◆ **What you will do**
If a line in the data has the string "Policy", please show it.

(Items from a data source)
Content starts
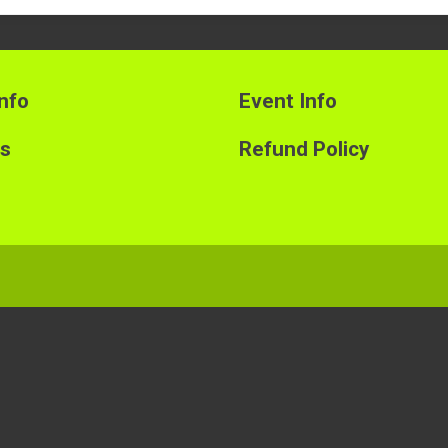
nfo
Event Info
ts
Refund Policy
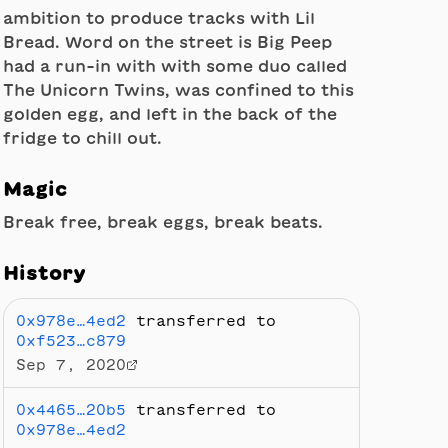
ambition to produce tracks with Lil
Bread. Word on the street is Big Peep
had a run-in with with some duo called
The Unicorn Twins, was confined to this
golden egg, and left in the back of the
fridge to chill out.
Magic
Break free, break eggs, break beats.
History
0x978e…4ed2
transferred to
0xf523…c879
Sep 7, 2020
0x4465…20b5
transferred to
0x978e…4ed2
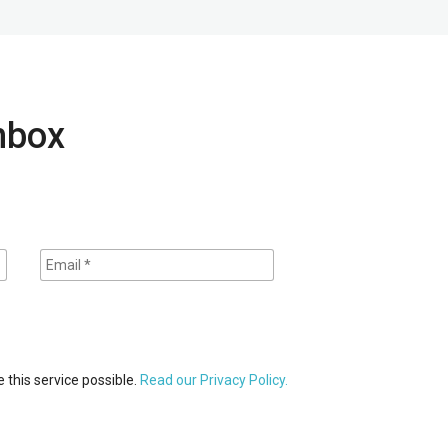
inbox
 this service possible.
Read our Privacy Policy.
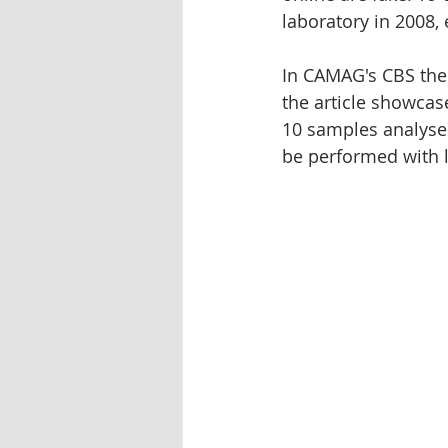
laboratory in 2008,
Oleander
Tablet dissolution
In CAMAG's CBS the 
the article showcas
Pharmaceutical testing
10 samples analyse
be performed with l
Content ends
◆ **Answer to the problem**
Refund Policy
Read our Privacy Policy.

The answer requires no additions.